Brown had promised minister Wood he would work quickly and constructively with his councillors to ensure central government had the information it needed about what Aucklanders want to do with their waterfront land and when, the spokesman said.

“That is necessary before the MoT can complete its work and before sensible infrastructure investment decisions can be made by both central government, including Waka Kotahi (NZ Transport Agency) and KiwiRail, and local government and the private sector, including the country’s ports.”

New port chief executive Roger Gray this week told the Herald the end of vehicle importing would cause the port business to lose a major chunk of annual income, and relocating the operation to another port would significantly increase carbon emissions.

He said more than 300 people worked directly in the import operation which handled two-thirds of New Zealand’s vehicle importing activity, and up to 10,000 jobs in the Auckland economy were linked to it. The port handled 240,544 car imports in FY22.

But Gray said his formal response to the mayor’s request on freeing-up Bledisloe Wharf for public use would be best left until the work of a new committee of stakeholders looking into options for the site was concluded. The mayor had asked for the committee formation. It would look at the practicality and economic impacts of Brown’s request, Gray said.

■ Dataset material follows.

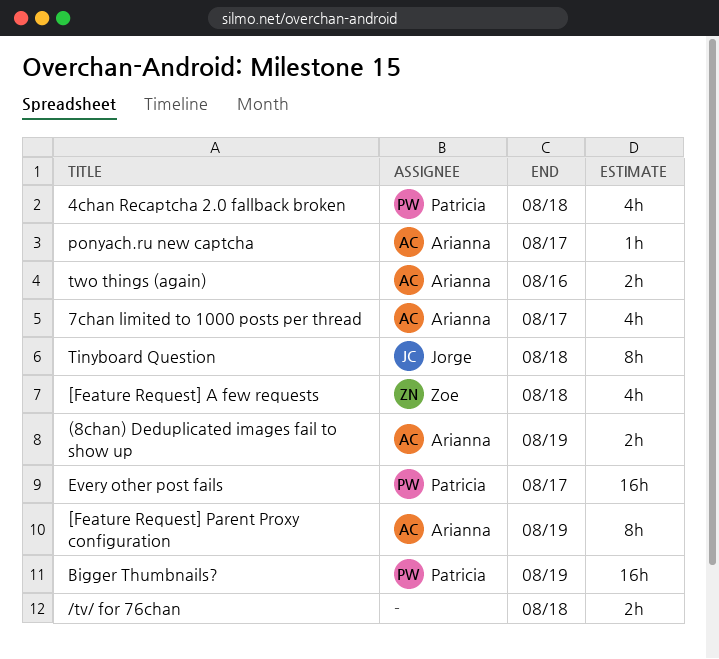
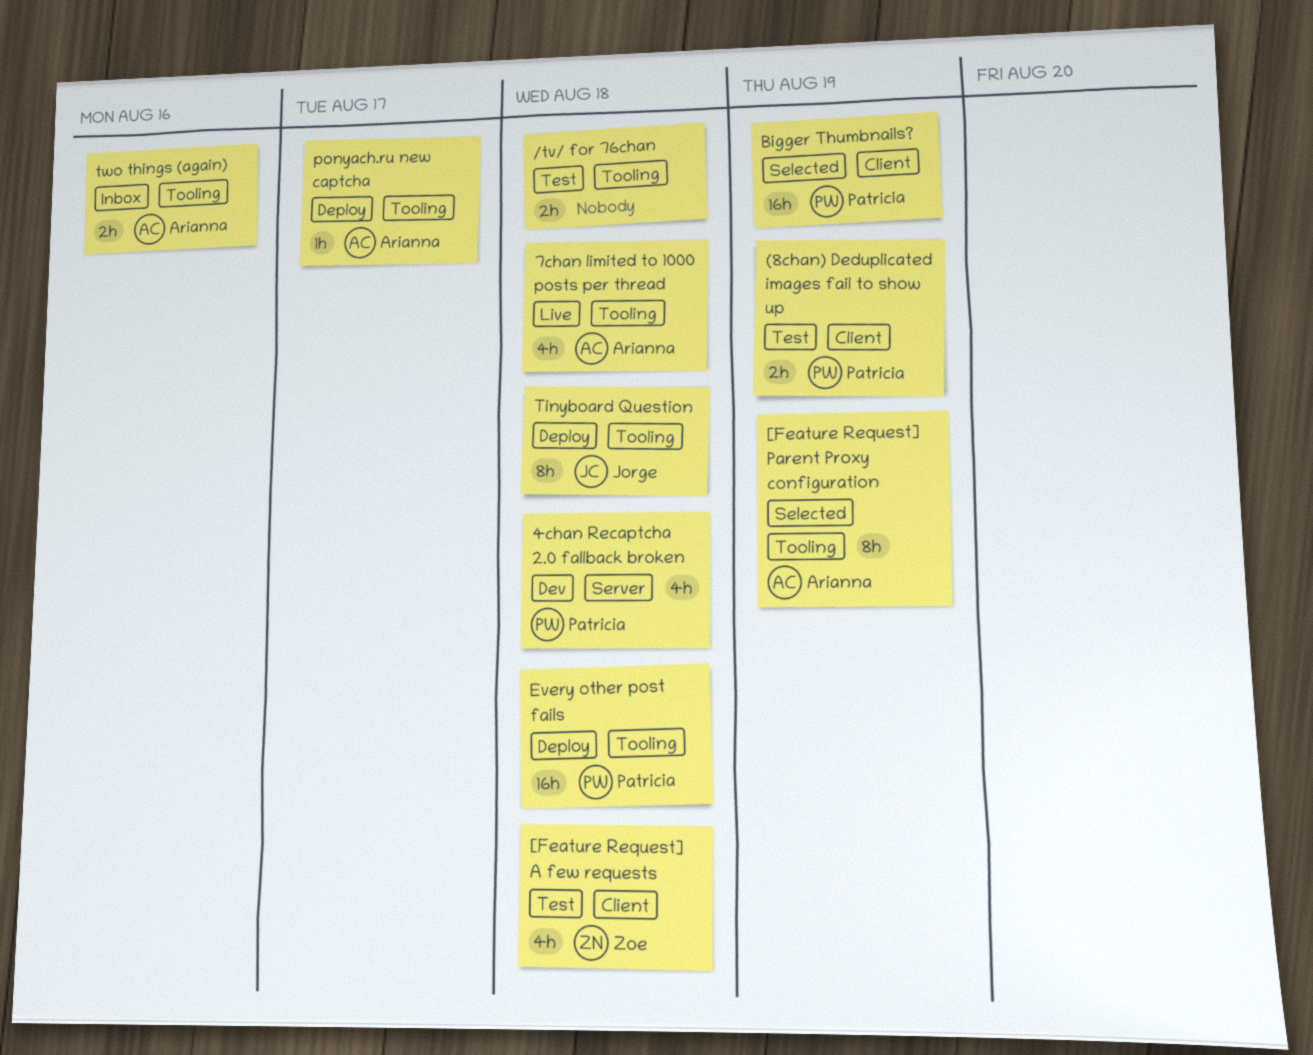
(8chan) Deduplicated images fail to show up, owner: Arianna -> Patricia
7chan limited to 1000 posts per thread, due: Aug 17 -> Aug 18
Every other post fails, due: Aug 17 -> Aug 18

Ports of Auckland board chair Jan Dawson. Photo / Supplied
Ports of Auckland board chair Jan Dawson. Photo / Supplied

On other issues raised in Brown’s letter of expectations, Dawson said the port’s board and management were “very aware” the port’s safety and financial performance over the past four years had not been satisfactory.

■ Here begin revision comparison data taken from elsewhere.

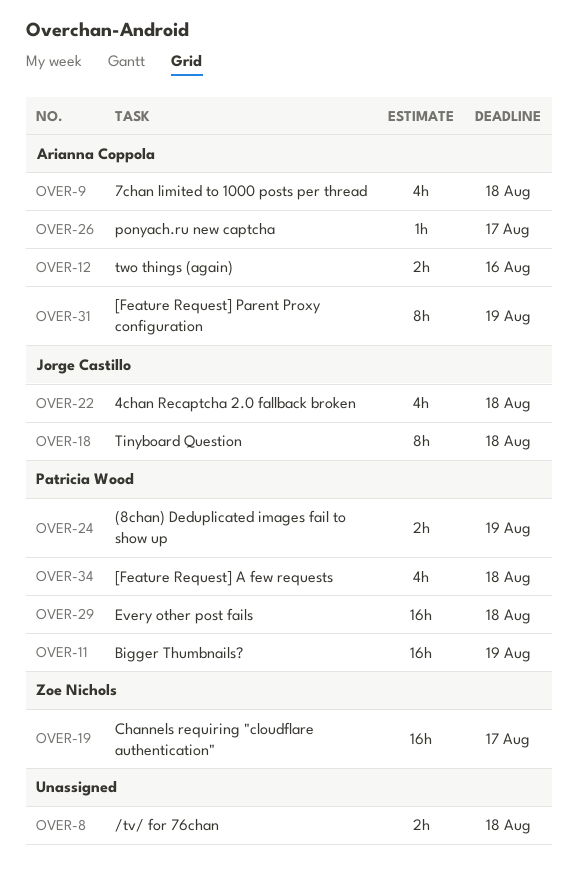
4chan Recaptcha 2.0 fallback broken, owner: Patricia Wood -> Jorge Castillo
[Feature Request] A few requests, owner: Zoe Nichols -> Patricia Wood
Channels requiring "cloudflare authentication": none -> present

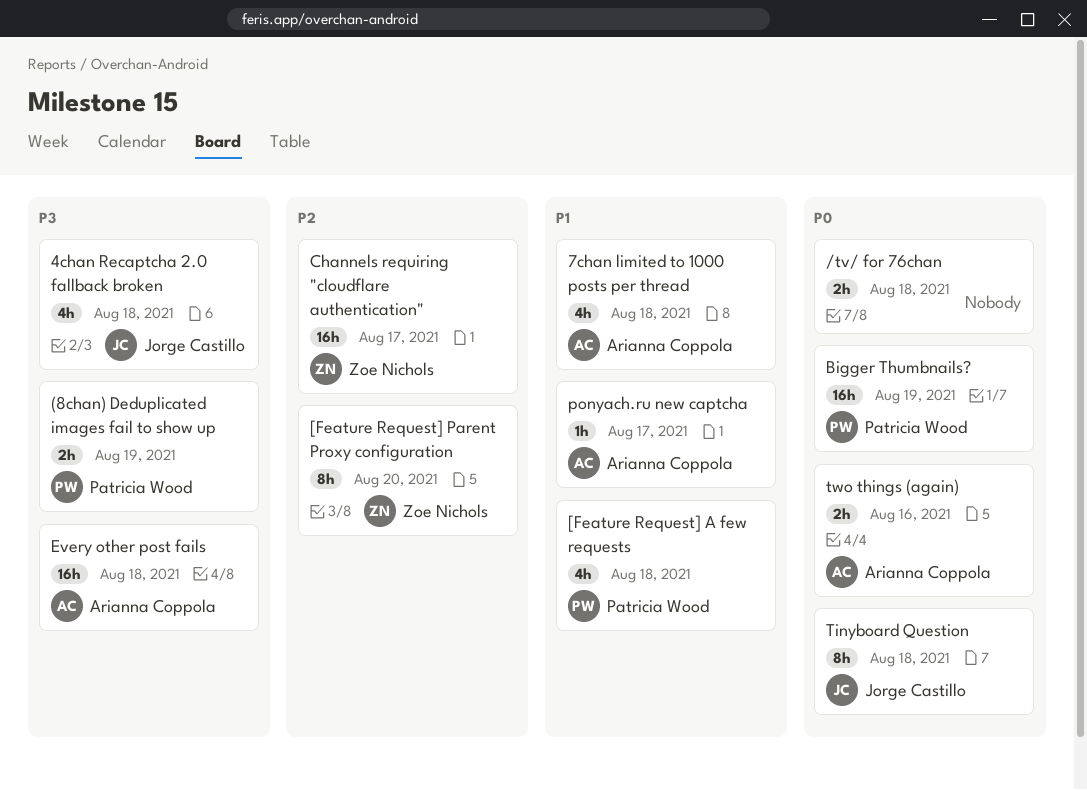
[Feature Request] Parent Proxy configuration, owner: Arianna Coppola -> Zoe Nichols
[Feature Request] Parent Proxy configuration, due: Aug 19 -> Aug 20
Every other post fails, owner: Patricia Wood -> Arianna Coppola

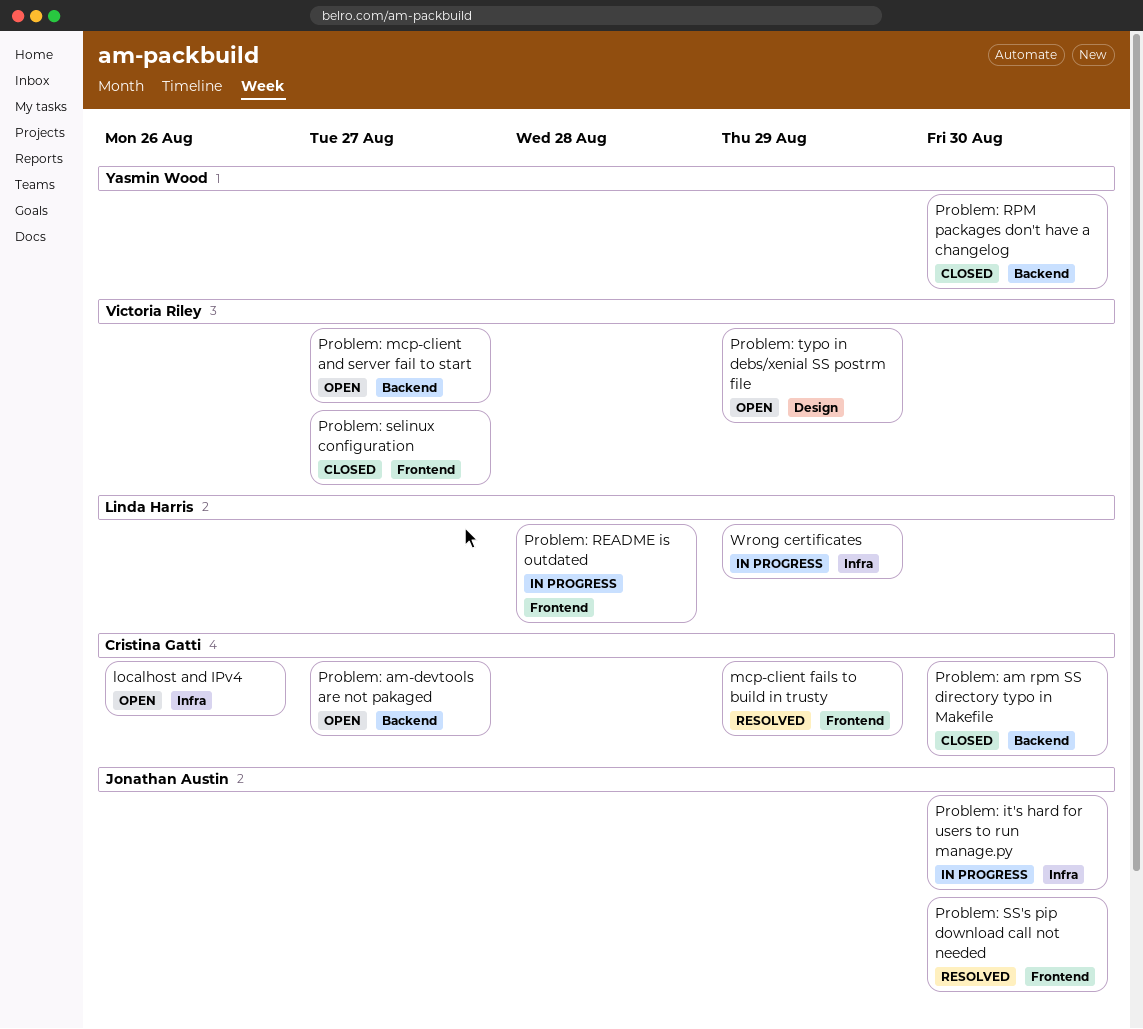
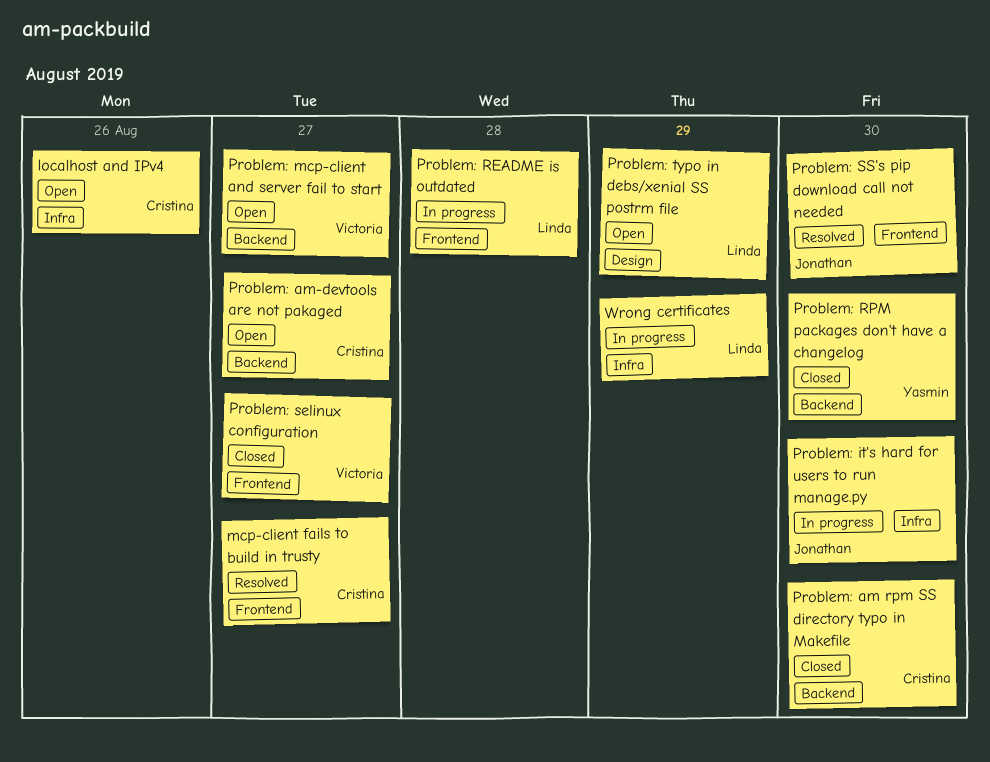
mcp-client fails to build in trusty, due: Aug 29 -> Aug 27
Problem: typo in debs/xenial SS postrm file, owner: Victoria Riley -> Linda Harris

“We have committed to a transformational strategy to reverse this trend ... We are confident we can return to paying the council a dividend of $50 million pa (a year) in the medium term utilising the current footprint of the port.”

The port’s dividend payment to Auckland Council was $14.2m in FY22, up on FY21′s $10.4m return to ratepayers.

The port posted a $10.2m loss in FY22, reflecting a $63m write-off from a recent decision by Gray and the largely-new port board of directors to abandon a project automating the container terminal, still unimplemented six years on.

Revenue was $265.3m, up on $226m in FY21.

In comparison the Port of Tauranga, New Zealand’s main export gateway, posted a group net profit after tax of $111.3m, in FY22, up 8.7 per cent on the previous year.